31. The use according to claim 29 or 30, wherein said treatment treats or prevents reperfusion injury following ischemic stroke and hemorrhagic brain injury, or wherein said reperfusion injury is induced by a treatment with a thrombolytic drug or thrombectomy.

32. The use according to any one of claims 29-31 , wherein the polypeptide is CDNF.

33. The use according to claim 32, wherein said CDNF polypeptide consists of the amino acid sequence of SEQ ID NO: 1, a sequence having at least 80% sequence identity with SEQ IDNO:l or a functional fragment thereof.

34. The use according to any one of claims 29-31 , wherein the polypeptide is MANF.

35. The use according to claim 34, wherein said MANF polypeptide consists of the amino acid sequence of SEQ IDNO:2, a sequence having at least 80% sequence identity with SEQ IDNO:2 or a functional fragment thereof.

36. The use according to any one of claims 29-35, wherein ischemic stroke is treated.
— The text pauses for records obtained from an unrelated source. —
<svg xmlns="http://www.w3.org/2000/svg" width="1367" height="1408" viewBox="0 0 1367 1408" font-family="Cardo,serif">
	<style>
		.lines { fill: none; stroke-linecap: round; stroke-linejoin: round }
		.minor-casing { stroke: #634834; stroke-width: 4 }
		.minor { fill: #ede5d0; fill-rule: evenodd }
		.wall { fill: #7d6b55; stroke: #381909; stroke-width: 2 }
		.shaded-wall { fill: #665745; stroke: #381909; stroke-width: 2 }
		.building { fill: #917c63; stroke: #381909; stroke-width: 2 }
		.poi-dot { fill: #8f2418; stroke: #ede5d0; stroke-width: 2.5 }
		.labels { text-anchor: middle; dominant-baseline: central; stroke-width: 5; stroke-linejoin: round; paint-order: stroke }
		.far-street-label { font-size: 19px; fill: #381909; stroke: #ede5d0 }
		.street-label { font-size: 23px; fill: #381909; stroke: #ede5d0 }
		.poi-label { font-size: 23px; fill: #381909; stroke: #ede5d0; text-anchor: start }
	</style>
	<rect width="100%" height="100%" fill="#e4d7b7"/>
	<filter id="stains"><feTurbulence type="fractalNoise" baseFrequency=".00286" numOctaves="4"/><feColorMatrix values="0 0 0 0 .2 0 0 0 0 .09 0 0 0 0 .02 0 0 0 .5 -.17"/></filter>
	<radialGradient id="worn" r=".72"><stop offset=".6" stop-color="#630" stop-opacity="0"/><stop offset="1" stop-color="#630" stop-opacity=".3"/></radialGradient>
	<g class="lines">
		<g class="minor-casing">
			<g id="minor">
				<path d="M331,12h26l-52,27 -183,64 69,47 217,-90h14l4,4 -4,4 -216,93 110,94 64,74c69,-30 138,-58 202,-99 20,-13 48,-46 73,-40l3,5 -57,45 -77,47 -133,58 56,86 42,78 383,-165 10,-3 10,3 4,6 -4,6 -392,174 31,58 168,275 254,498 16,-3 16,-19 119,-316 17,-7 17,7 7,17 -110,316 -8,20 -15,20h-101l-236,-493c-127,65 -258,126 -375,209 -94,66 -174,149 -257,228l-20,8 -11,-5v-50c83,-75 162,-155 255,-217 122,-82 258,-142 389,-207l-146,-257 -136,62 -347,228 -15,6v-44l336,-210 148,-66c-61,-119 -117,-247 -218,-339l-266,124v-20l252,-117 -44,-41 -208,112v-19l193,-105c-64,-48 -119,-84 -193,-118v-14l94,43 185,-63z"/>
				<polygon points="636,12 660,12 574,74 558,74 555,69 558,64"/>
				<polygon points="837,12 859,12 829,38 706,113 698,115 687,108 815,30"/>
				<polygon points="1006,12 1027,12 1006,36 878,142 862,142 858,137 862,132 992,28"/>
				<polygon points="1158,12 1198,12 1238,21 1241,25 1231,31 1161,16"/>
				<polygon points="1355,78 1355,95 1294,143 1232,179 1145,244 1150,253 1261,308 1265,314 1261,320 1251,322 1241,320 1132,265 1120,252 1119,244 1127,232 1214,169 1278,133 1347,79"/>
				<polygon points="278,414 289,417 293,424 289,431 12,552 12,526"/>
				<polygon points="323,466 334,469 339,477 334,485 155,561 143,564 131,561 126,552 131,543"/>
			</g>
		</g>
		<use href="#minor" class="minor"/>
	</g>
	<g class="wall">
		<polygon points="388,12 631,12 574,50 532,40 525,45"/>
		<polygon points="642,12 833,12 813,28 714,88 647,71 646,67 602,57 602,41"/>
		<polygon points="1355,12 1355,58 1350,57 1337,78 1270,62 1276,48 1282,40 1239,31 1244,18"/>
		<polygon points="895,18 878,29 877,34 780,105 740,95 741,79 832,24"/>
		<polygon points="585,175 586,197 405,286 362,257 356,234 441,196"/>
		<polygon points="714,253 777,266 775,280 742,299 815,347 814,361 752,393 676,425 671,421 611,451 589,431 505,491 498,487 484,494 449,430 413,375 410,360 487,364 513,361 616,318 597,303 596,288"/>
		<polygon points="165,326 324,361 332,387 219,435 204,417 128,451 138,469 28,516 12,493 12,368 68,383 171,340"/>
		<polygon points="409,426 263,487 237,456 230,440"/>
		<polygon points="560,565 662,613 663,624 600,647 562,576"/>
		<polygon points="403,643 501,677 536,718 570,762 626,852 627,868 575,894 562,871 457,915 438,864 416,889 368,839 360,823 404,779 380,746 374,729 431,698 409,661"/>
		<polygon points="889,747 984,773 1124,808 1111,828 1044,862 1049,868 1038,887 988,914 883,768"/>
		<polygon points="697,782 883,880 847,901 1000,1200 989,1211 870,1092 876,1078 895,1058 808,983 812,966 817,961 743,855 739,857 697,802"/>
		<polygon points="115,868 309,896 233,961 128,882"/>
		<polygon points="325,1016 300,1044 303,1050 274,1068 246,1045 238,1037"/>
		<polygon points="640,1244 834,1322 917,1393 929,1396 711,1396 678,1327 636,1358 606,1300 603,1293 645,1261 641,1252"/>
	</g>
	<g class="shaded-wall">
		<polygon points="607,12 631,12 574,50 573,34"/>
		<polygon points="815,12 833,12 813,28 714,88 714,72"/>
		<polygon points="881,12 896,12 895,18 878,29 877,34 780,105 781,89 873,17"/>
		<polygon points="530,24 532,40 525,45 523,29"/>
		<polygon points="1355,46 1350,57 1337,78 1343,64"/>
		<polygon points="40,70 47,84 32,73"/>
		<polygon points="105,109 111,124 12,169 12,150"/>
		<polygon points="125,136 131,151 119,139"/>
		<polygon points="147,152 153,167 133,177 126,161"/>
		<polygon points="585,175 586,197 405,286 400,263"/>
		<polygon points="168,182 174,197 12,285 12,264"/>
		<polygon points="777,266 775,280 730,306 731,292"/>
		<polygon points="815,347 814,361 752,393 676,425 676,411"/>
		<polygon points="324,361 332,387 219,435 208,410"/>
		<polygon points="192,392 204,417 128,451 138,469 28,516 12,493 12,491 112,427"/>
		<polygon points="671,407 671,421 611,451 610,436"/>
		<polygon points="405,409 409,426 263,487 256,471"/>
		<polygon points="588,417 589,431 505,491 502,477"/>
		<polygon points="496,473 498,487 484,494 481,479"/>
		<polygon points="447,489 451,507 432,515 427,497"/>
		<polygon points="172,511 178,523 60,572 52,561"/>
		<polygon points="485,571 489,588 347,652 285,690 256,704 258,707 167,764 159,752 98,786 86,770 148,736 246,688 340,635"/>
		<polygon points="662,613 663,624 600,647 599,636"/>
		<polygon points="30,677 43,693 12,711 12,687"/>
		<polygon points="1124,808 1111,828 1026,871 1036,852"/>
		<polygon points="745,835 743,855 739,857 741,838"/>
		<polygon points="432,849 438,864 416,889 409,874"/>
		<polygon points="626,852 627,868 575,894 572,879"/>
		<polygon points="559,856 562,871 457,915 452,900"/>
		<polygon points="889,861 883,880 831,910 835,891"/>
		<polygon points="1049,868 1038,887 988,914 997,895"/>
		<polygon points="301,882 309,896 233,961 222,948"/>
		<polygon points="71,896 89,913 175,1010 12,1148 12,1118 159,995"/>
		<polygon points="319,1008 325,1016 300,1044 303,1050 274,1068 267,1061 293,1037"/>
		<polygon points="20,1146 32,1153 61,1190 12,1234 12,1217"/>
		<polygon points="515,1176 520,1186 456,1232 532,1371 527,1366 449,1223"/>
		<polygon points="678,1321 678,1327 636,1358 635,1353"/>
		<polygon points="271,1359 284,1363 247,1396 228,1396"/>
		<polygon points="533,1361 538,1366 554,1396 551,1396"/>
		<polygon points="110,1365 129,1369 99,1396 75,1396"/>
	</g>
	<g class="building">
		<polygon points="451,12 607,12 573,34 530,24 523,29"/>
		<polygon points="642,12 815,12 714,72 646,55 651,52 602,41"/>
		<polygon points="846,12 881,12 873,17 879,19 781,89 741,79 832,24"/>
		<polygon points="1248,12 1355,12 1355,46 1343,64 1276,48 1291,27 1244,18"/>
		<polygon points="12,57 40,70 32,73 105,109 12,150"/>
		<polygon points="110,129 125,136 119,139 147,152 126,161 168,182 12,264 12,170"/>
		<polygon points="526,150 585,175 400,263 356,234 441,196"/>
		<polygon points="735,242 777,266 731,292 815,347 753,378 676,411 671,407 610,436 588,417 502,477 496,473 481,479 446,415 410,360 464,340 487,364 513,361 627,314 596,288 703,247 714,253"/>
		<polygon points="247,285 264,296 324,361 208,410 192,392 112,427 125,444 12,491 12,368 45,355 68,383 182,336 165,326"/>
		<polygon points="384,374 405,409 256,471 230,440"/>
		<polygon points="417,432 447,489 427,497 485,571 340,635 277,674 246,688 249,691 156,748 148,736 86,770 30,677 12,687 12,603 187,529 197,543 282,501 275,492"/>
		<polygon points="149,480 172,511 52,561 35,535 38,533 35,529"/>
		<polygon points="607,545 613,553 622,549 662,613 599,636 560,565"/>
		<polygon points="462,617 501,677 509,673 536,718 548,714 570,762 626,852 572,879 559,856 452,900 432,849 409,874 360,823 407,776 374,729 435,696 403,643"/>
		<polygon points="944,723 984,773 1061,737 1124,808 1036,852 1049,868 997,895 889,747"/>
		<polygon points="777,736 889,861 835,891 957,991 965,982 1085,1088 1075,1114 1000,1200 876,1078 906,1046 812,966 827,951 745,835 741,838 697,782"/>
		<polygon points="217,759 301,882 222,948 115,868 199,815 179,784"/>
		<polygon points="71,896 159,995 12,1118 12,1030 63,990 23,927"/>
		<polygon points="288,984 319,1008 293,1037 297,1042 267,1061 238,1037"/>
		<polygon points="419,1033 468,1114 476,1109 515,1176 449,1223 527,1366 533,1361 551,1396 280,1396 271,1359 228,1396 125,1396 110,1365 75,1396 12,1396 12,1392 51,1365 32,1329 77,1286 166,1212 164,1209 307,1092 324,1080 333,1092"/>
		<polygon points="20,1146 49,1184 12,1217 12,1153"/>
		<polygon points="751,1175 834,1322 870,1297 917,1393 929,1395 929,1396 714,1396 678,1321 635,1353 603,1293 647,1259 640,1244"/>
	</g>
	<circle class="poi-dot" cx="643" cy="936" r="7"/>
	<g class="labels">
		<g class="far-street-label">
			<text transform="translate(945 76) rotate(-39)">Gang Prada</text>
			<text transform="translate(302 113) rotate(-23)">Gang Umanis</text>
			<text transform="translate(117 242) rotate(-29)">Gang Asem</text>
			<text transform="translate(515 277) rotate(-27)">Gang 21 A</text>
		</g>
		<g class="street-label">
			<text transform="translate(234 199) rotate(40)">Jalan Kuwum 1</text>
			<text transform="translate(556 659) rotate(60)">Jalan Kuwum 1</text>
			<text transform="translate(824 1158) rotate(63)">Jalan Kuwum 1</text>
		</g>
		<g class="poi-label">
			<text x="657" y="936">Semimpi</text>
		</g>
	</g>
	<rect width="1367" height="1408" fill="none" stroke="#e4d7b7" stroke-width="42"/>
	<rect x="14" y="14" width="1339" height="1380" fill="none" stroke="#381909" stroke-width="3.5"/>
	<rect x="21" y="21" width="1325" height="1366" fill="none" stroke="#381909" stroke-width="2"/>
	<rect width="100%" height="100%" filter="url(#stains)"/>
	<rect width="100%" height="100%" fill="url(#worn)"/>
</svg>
37. The use according to any one of claims 29-35, wherein hemorrhagic brain injury is treated.

38. The use according to claim 36, wherein the CDNF or MANF polypeptide is administered together with a thrombolytic drug.

39. The use according to claim 38, wherein the administration(s) of the CDNF or MANF polypeptide and the thrombolytic drug to a subject is(are) conducted simultaneously or consecutively, in any order.

40. The use according to claim 38 or 39, wherein the thrombolytic drug is selected from the group consisting of: recombinant tissue plasminogen activator (rtPA), streptokinase, anistreplase, alteplase, reteplase, tenecteplase and urokinase.

41. The use according to any one of claims 29-40, wherein the first administration is performed within 4 hours after the onset of ischemic cerebral stroke.